[Dataset records]
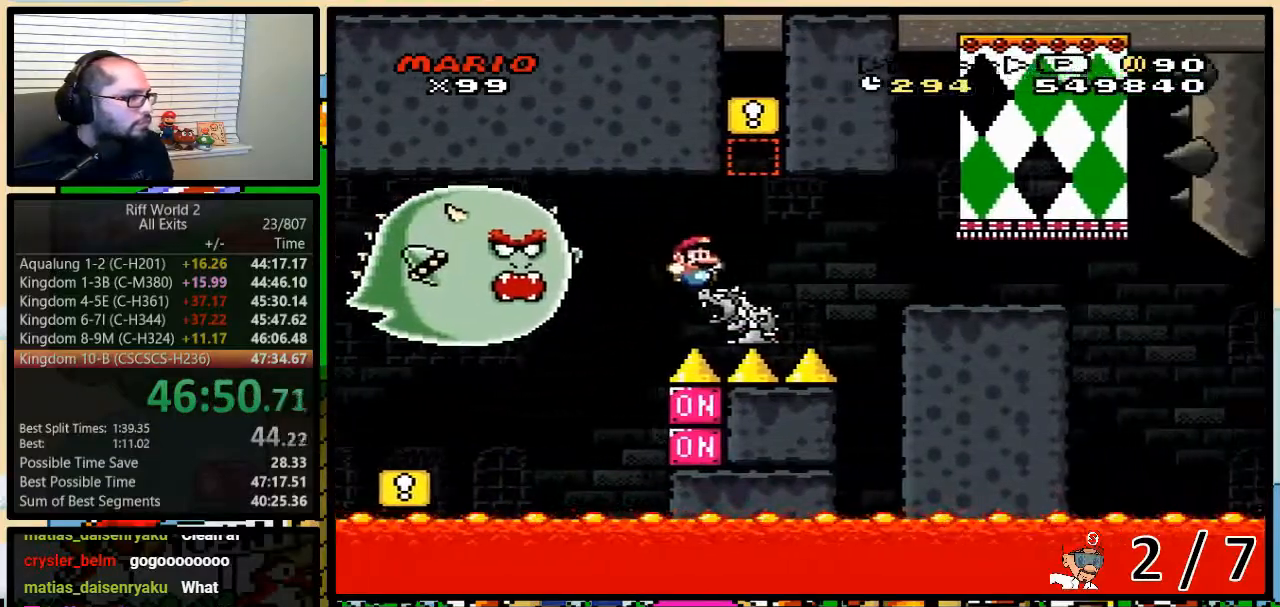
{"dt_ms": 500, "buttons": ["A", "X", "DPAD_RIGHT"], "events": [[117, "B", "up"], [117, "Y", "up"], [150, "A", "down"], [150, "X", "down"], [433, "DPAD_UP", "up"]]}
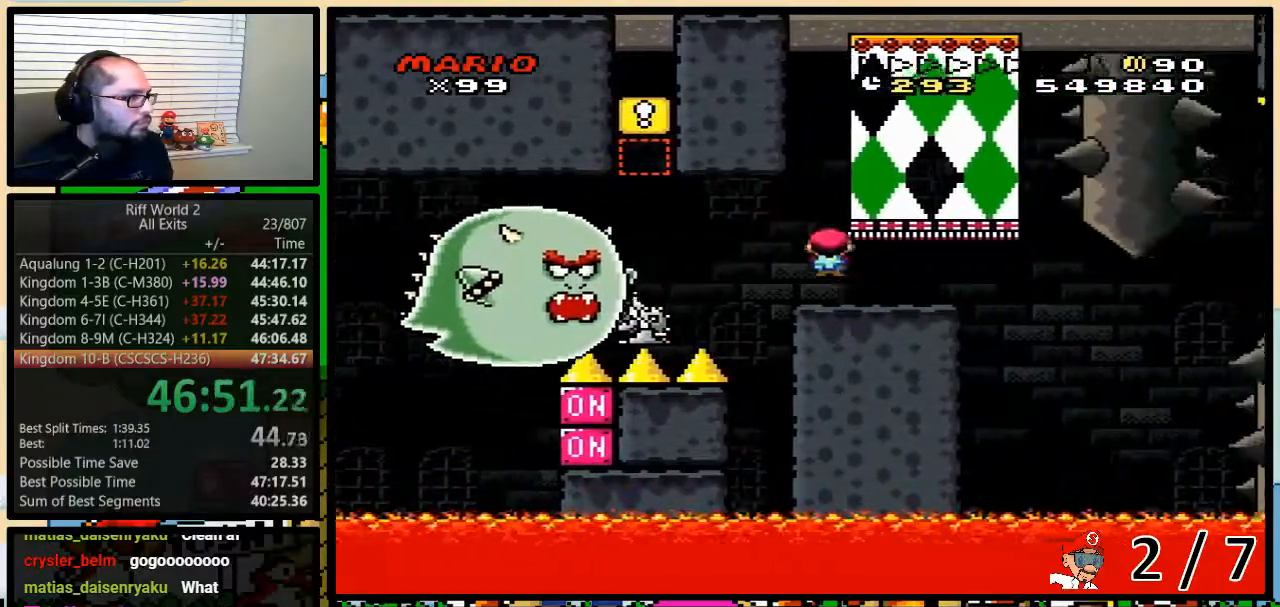
{"dt_ms": 500, "buttons": ["X"], "events": [[50, "A", "up"], [183, "DPAD_LEFT", "down"], [183, "DPAD_RIGHT", "up"], [317, "DPAD_LEFT", "up"]]}
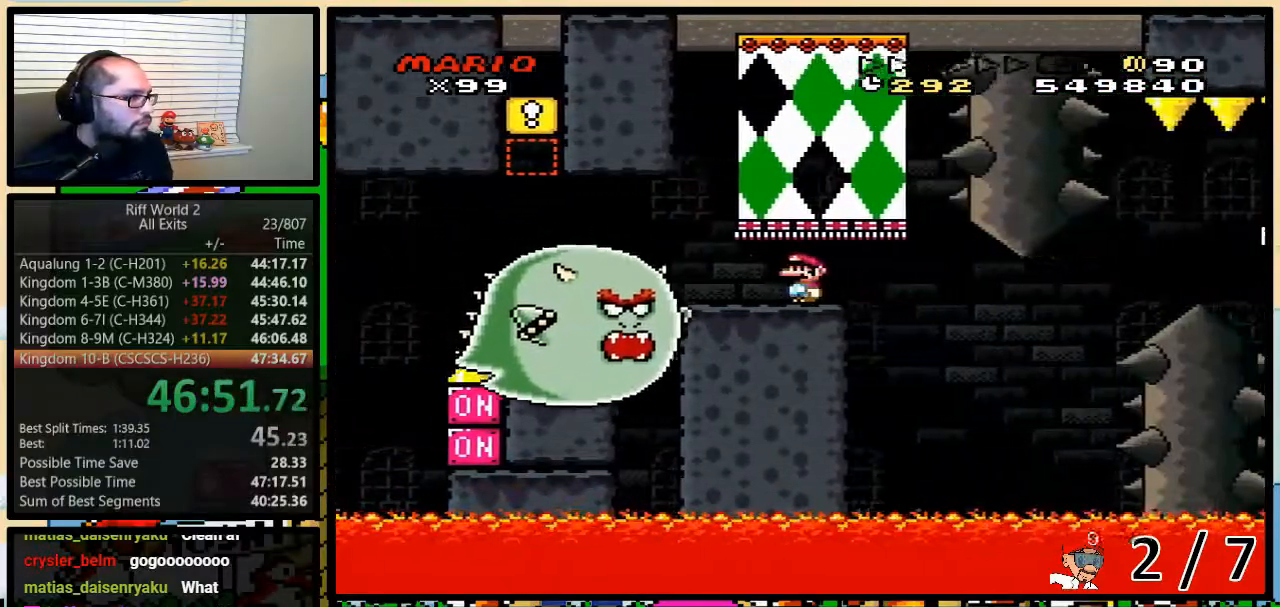
{"dt_ms": 500, "buttons": ["A", "X"], "events": [[150, "DPAD_RIGHT", "down"], [250, "A", "down"], [367, "DPAD_LEFT", "down"], [367, "DPAD_RIGHT", "up"], [367, "DPAD_UP", "down"], [467, "DPAD_LEFT", "up"], [467, "DPAD_RIGHT", "down"], [467, "DPAD_UP", "up"], [500, "DPAD_RIGHT", "up"]]}
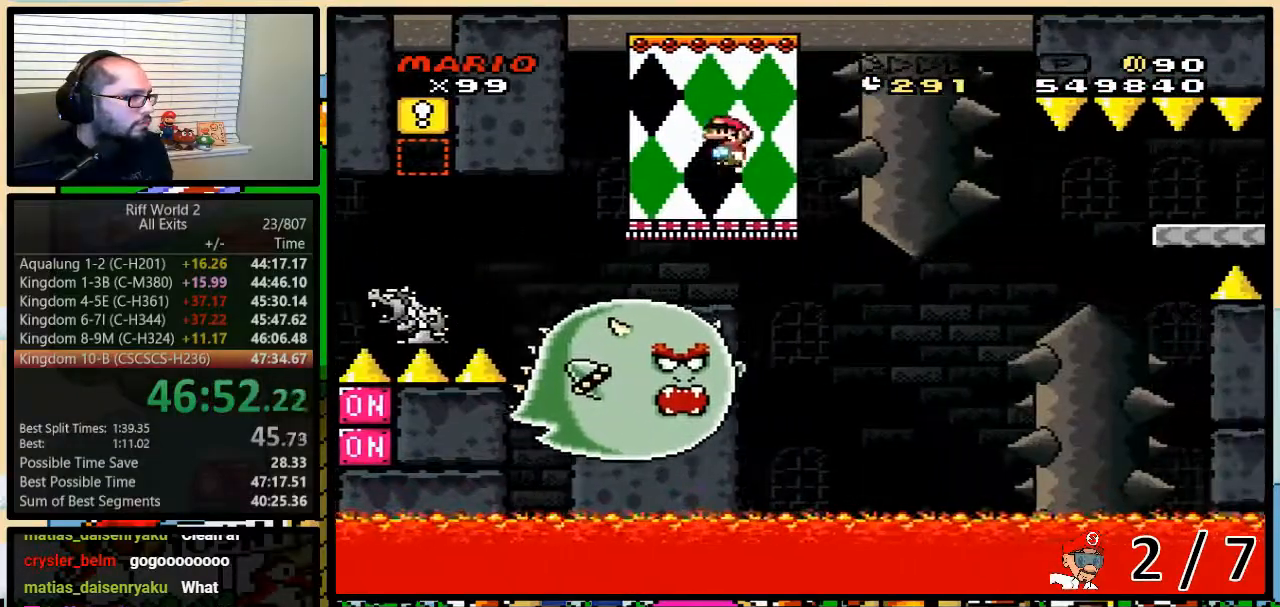
{"dt_ms": 500, "buttons": ["X"], "events": [[250, "DPAD_RIGHT", "down"], [283, "DPAD_UP", "down"], [317, "A", "up"], [317, "DPAD_UP", "up"], [350, "DPAD_RIGHT", "up"]]}
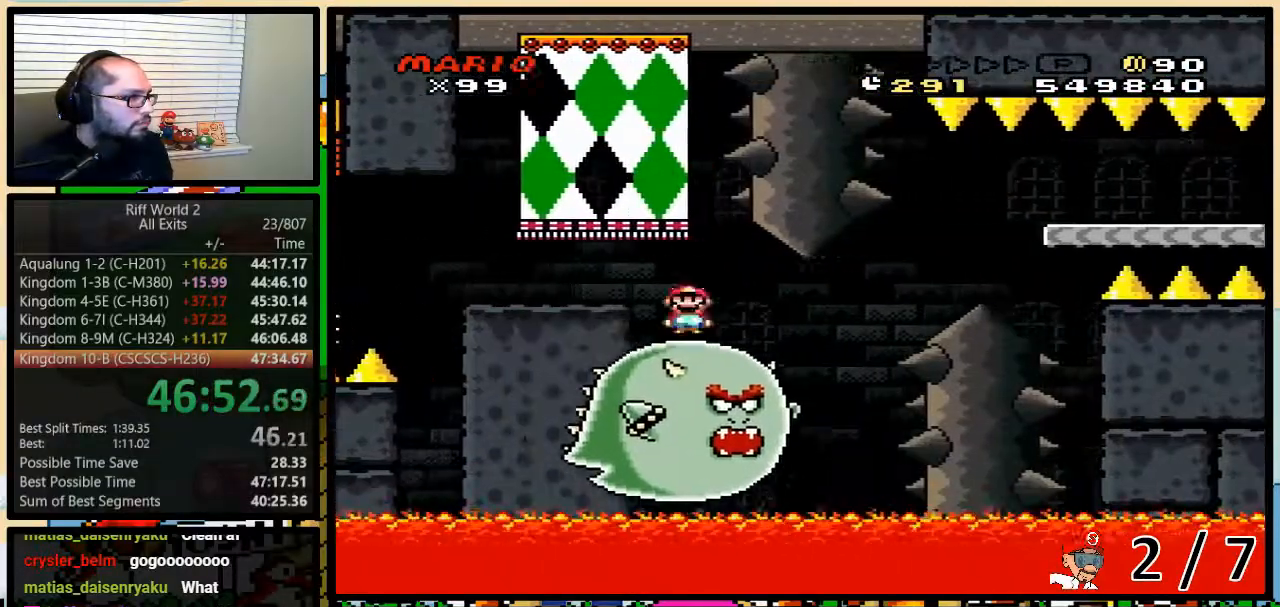
{"dt_ms": 500, "buttons": ["A", "X", "DPAD_UP", "DPAD_RIGHT"], "events": [[133, "DPAD_RIGHT", "down"], [133, "DPAD_UP", "down"], [317, "A", "down"]]}
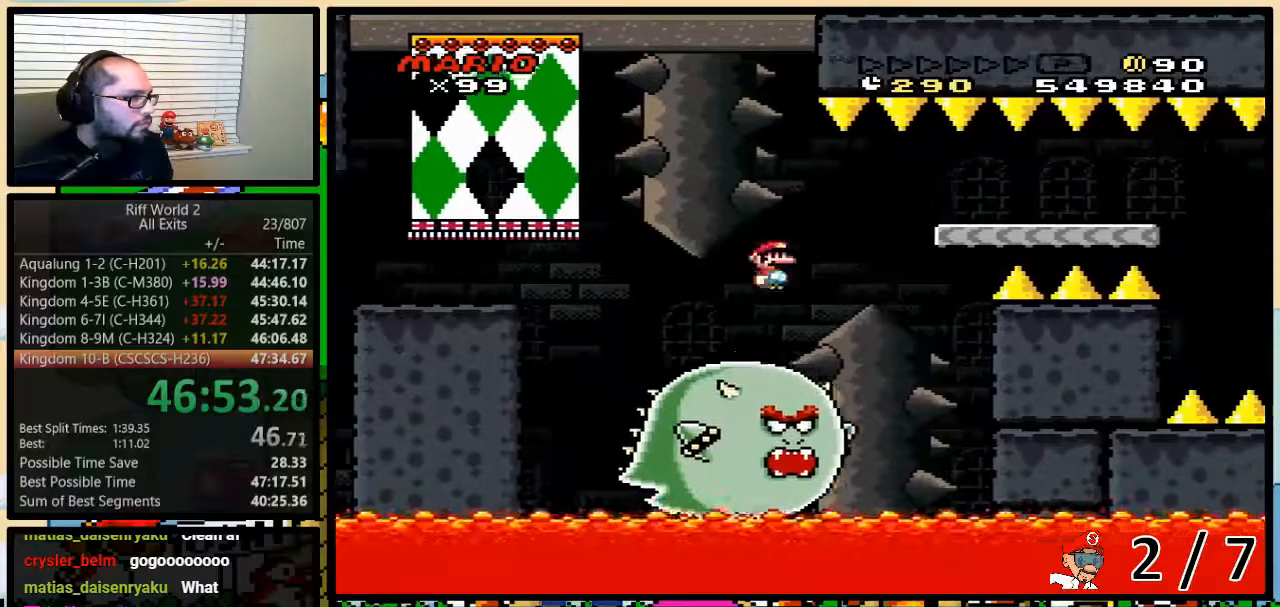
{"dt_ms": 500, "buttons": ["A", "X", "DPAD_UP", "DPAD_RIGHT"], "events": [[17, "A", "up"], [133, "A", "down"]]}
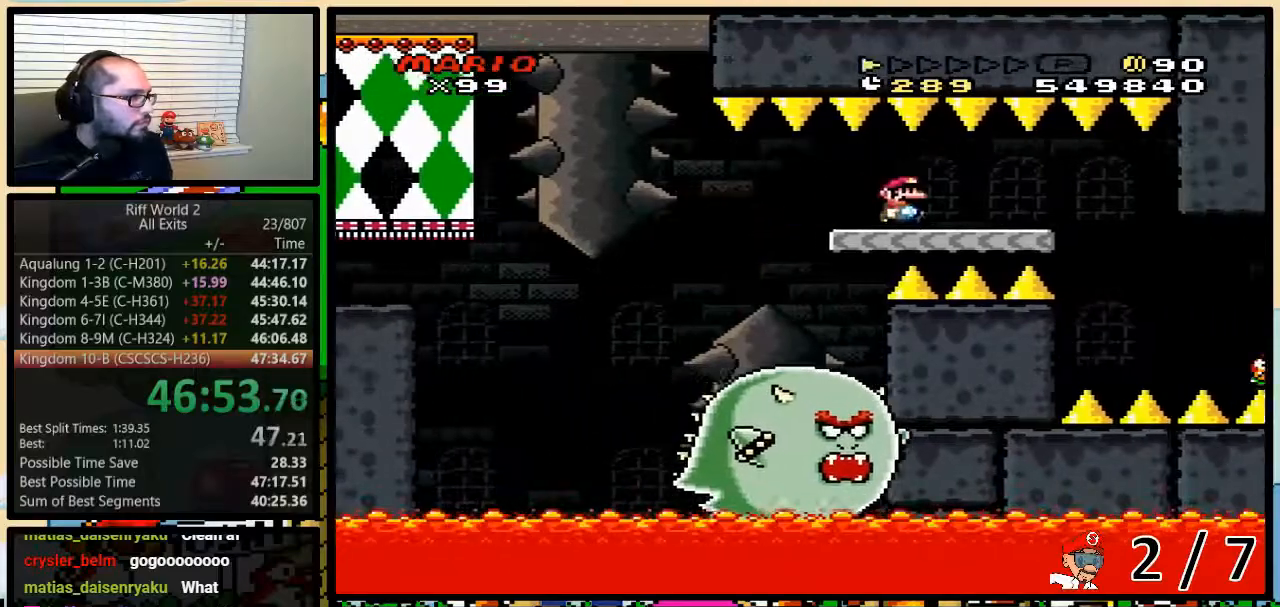
{"dt_ms": 1000, "buttons": ["Y", "DPAD_UP", "DPAD_RIGHT"]}
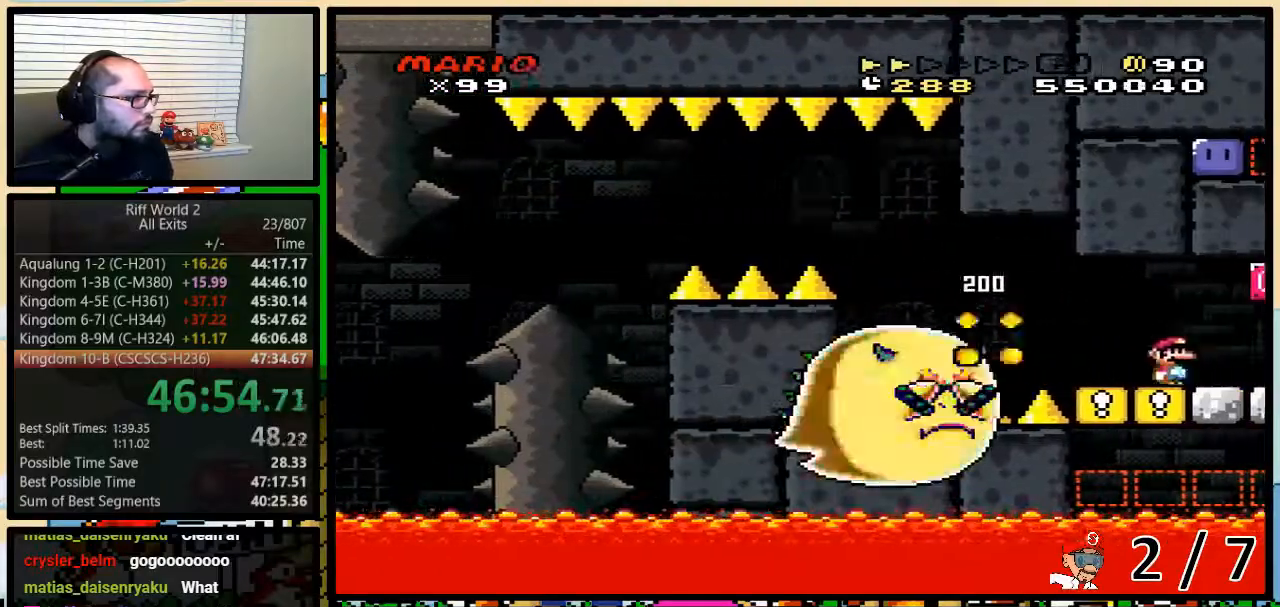
{"dt_ms": 500, "buttons": ["Y", "DPAD_LEFT"], "events": [[150, "DPAD_UP", "up"], [350, "B", "down"], [417, "DPAD_LEFT", "down"], [417, "DPAD_RIGHT", "up"], [483, "B", "up"]]}
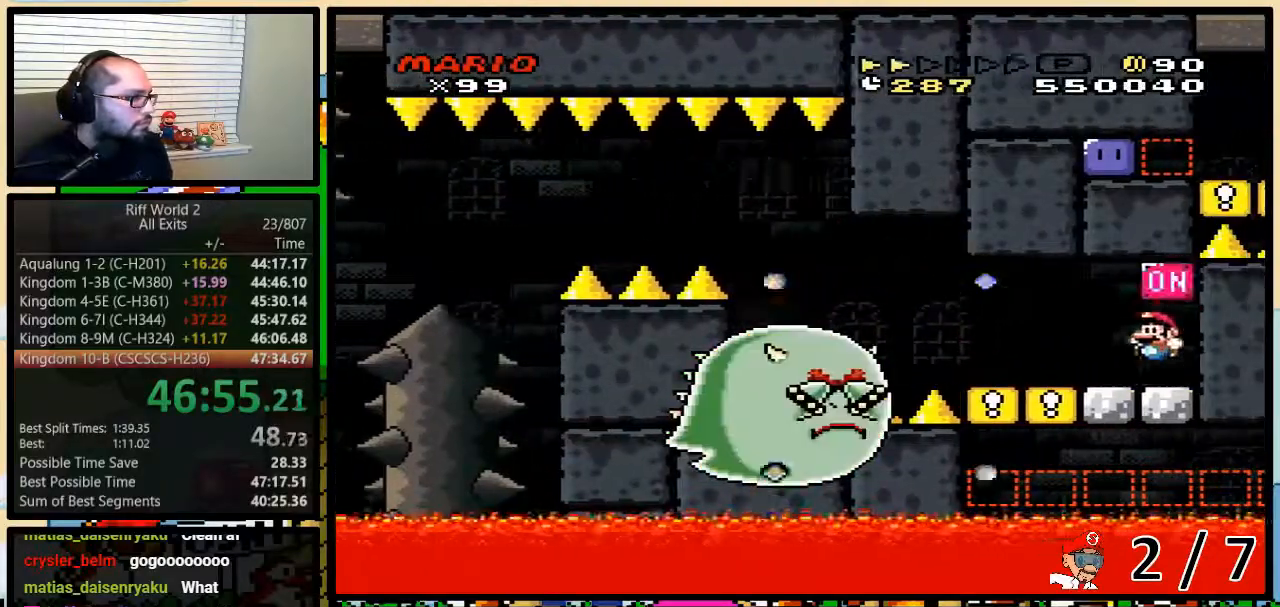
{"dt_ms": 500, "buttons": ["Y", "DPAD_UP", "DPAD_RIGHT"], "events": [[333, "DPAD_RIGHT", "down"], [450, "DPAD_LEFT", "up"], [450, "DPAD_UP", "down"]]}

Directions =
Your answer must be the records above, copied exactly, with no pictures.

Exercise solution =
{"dt_ms": 500, "buttons": ["A", "X", "DPAD_RIGHT"], "events": [[117, "B", "up"], [117, "Y", "up"], [150, "A", "down"], [150, "X", "down"], [433, "DPAD_UP", "up"]]}
{"dt_ms": 500, "buttons": ["X"], "events": [[50, "A", "up"], [183, "DPAD_LEFT", "down"], [183, "DPAD_RIGHT", "up"], [317, "DPAD_LEFT", "up"]]}
{"dt_ms": 500, "buttons": ["A", "X"], "events": [[150, "DPAD_RIGHT", "down"], [250, "A", "down"], [367, "DPAD_LEFT", "down"], [367, "DPAD_RIGHT", "up"], [367, "DPAD_UP", "down"], [467, "DPAD_LEFT", "up"], [467, "DPAD_RIGHT", "down"], [467, "DPAD_UP", "up"], [500, "DPAD_RIGHT", "up"]]}
{"dt_ms": 500, "buttons": ["X"], "events": [[250, "DPAD_RIGHT", "down"], [283, "DPAD_UP", "down"], [317, "A", "up"], [317, "DPAD_UP", "up"], [350, "DPAD_RIGHT", "up"]]}
{"dt_ms": 500, "buttons": ["A", "X", "DPAD_UP", "DPAD_RIGHT"], "events": [[133, "DPAD_RIGHT", "down"], [133, "DPAD_UP", "down"], [317, "A", "down"]]}
{"dt_ms": 500, "buttons": ["A", "X", "DPAD_UP", "DPAD_RIGHT"], "events": [[17, "A", "up"], [133, "A", "down"]]}
{"dt_ms": 1000, "buttons": ["Y", "DPAD_UP", "DPAD_RIGHT"]}
{"dt_ms": 500, "buttons": ["Y", "DPAD_LEFT"], "events": [[150, "DPAD_UP", "up"], [350, "B", "down"], [417, "DPAD_LEFT", "down"], [417, "DPAD_RIGHT", "up"], [483, "B", "up"]]}
{"dt_ms": 500, "buttons": ["Y", "DPAD_UP", "DPAD_RIGHT"], "events": [[333, "DPAD_RIGHT", "down"], [450, "DPAD_LEFT", "up"], [450, "DPAD_UP", "down"]]}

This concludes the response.